EXERCISE GOAL =
Each line that includes the word "Ealy" should be copied from the records.

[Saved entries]
_ _ _ _ _ _ _

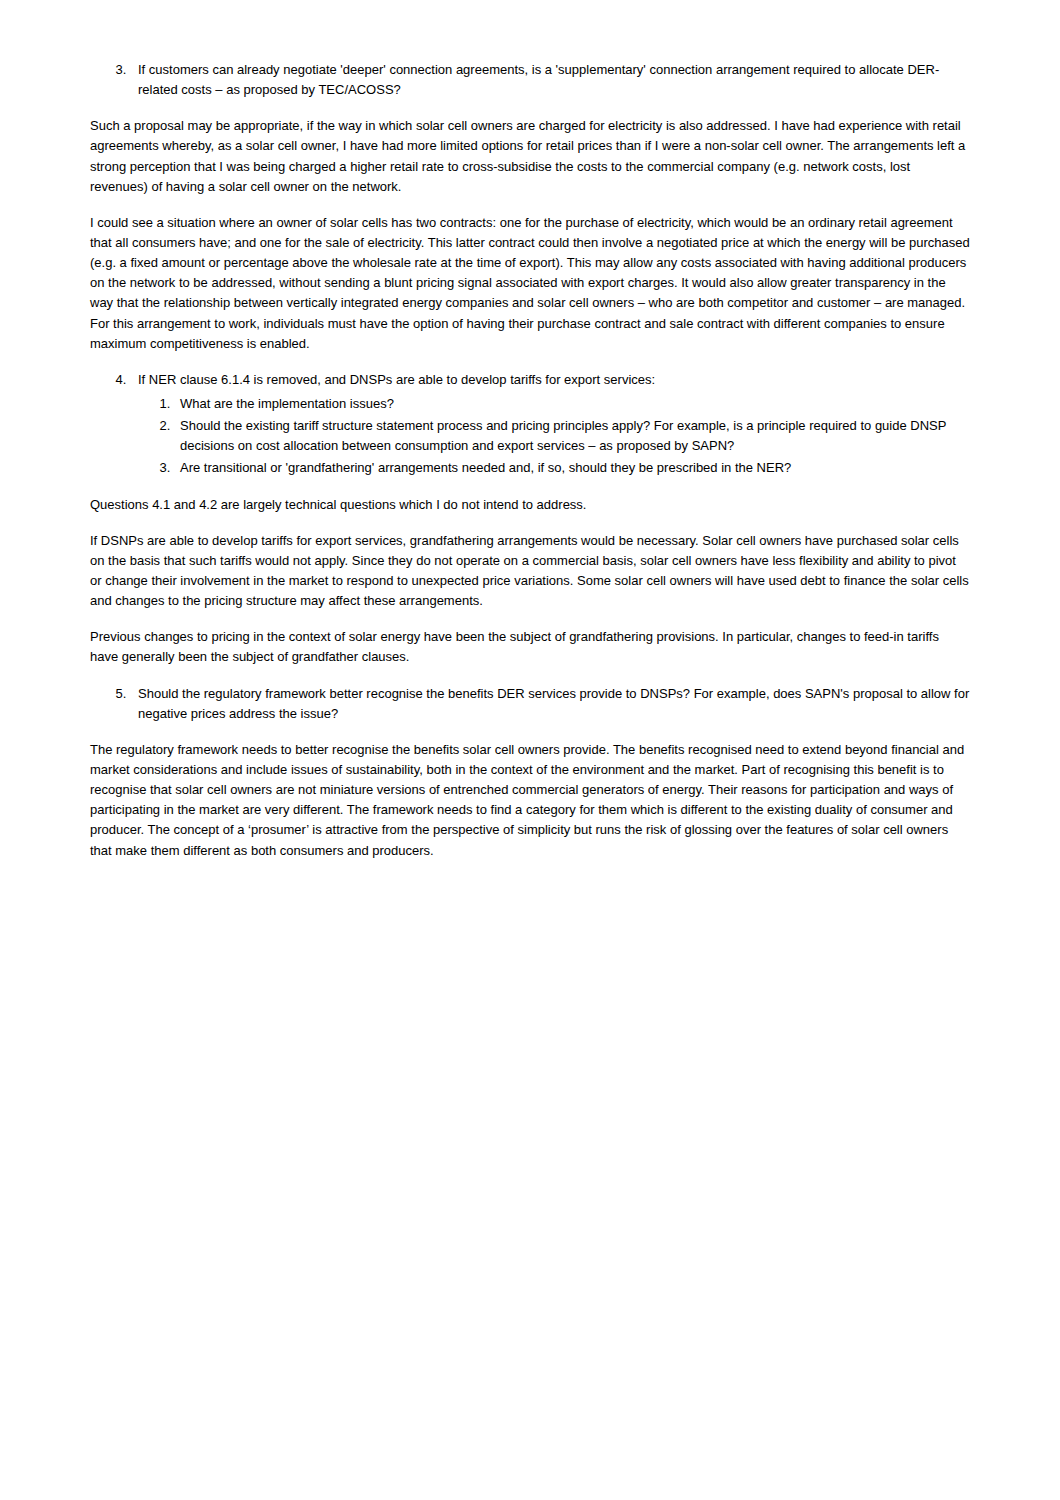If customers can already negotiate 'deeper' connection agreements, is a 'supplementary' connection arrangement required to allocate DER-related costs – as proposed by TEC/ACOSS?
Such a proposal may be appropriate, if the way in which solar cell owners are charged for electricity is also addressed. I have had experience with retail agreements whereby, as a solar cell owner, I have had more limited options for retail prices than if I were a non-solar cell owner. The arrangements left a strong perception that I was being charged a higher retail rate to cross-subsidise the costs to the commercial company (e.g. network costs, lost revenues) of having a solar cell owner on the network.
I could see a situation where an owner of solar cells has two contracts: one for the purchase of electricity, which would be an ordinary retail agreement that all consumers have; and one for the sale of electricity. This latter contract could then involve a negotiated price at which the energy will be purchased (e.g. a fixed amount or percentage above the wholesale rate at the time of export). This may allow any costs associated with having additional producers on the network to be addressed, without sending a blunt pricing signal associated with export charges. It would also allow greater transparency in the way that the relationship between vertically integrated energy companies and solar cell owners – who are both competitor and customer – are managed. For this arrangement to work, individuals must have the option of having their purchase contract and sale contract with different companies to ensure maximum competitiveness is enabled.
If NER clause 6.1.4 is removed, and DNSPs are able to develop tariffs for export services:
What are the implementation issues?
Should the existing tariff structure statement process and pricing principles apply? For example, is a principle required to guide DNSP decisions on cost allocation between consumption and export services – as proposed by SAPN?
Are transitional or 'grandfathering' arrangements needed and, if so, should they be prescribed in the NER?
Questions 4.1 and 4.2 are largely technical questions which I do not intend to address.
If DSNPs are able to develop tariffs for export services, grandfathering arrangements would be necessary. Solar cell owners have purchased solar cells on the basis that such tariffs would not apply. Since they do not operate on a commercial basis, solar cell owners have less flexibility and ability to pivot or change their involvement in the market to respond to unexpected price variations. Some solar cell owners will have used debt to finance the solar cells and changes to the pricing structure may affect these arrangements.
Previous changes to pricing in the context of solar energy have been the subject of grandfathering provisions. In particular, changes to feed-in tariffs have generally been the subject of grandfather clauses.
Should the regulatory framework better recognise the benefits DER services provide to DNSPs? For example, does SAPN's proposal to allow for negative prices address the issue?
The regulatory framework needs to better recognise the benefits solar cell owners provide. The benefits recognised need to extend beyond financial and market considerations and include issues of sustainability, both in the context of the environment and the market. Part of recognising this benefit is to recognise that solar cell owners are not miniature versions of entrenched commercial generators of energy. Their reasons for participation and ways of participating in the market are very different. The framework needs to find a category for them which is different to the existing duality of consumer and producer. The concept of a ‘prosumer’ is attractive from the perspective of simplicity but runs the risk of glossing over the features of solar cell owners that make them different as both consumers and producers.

_ _ _ _ _ _ _

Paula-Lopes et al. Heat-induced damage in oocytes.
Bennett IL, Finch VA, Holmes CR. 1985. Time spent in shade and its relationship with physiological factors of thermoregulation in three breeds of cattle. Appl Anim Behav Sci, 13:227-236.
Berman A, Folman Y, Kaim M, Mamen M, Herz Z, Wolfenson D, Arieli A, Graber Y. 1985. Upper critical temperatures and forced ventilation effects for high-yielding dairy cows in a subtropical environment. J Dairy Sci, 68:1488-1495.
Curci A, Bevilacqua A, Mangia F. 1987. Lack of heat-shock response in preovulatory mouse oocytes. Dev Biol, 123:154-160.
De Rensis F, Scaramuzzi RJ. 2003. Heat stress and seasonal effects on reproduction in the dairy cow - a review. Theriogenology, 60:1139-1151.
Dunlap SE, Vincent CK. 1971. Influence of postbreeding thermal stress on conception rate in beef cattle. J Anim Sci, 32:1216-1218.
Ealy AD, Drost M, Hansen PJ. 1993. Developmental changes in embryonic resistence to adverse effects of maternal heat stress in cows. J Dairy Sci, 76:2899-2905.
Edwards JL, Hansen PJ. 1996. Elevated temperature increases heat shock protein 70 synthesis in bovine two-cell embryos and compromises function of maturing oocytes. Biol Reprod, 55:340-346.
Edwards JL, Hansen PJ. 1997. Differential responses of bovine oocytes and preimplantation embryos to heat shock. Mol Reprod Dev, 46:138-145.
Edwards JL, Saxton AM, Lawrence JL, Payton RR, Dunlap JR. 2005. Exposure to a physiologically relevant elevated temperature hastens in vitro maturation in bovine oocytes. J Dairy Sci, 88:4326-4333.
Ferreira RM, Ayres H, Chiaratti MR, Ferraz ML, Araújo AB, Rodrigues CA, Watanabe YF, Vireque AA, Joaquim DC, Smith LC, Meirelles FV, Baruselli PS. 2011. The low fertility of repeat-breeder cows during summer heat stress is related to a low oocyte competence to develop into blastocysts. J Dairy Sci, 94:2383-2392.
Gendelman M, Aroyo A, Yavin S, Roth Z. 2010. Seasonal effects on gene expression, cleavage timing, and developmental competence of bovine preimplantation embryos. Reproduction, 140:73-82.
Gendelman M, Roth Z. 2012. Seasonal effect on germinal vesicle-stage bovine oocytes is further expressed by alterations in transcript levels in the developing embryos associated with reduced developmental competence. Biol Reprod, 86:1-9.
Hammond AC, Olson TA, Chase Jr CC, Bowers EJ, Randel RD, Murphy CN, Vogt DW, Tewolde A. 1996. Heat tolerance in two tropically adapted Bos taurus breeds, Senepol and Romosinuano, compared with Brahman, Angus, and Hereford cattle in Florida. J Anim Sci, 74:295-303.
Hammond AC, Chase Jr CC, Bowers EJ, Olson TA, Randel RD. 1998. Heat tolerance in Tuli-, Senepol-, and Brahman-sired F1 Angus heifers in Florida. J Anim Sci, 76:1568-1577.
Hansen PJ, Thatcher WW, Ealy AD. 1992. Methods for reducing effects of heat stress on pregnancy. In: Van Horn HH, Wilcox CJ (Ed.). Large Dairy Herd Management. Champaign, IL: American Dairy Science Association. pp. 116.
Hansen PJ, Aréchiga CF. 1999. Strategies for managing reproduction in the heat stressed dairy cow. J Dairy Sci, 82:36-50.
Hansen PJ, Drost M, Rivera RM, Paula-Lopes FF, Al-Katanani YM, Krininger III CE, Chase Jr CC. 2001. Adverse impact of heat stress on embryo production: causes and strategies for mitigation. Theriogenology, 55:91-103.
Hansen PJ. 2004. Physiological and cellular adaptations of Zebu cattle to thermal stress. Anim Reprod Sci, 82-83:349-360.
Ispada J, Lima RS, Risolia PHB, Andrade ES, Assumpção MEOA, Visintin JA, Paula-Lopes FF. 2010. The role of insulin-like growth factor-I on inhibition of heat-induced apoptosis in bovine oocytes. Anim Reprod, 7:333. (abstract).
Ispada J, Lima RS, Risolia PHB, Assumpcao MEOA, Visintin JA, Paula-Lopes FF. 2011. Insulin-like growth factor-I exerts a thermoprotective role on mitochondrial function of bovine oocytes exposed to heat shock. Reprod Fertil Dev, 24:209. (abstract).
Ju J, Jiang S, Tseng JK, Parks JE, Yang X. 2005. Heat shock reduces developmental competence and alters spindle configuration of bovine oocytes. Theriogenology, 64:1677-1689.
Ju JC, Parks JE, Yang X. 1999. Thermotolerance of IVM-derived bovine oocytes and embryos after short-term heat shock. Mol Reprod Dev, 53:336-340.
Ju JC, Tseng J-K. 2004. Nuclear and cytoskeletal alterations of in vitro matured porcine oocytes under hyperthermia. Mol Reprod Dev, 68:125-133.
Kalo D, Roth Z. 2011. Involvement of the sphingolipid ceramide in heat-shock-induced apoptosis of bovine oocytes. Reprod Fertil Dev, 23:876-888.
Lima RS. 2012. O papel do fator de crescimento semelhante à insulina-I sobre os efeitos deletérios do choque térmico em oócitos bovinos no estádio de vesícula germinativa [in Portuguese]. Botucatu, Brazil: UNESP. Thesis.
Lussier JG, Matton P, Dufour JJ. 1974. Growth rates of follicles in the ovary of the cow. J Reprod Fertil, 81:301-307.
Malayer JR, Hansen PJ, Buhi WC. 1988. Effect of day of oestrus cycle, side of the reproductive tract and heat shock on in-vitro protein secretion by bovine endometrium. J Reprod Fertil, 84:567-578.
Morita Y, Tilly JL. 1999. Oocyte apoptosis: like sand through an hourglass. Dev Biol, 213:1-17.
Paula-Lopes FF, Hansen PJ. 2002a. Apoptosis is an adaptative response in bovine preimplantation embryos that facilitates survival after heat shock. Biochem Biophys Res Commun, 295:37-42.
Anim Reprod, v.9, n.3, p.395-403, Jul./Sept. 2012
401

_ _ _ _ _ _ _

REPLY TO THE TASK =
Ealy AD, Drost M, Hansen PJ. 1993. Developmental changes in embryonic resistence to adverse effects of maternal heat stress in cows. J Dairy Sci, 76:2899-2905.
Hansen PJ, Thatcher WW, Ealy AD. 1992. Methods for reducing effects of heat stress on pregnancy. In: Van Horn HH, Wilcox CJ (Ed.). Large Dairy Herd Management. Champaign, IL: American Dairy Science Association. pp. 116.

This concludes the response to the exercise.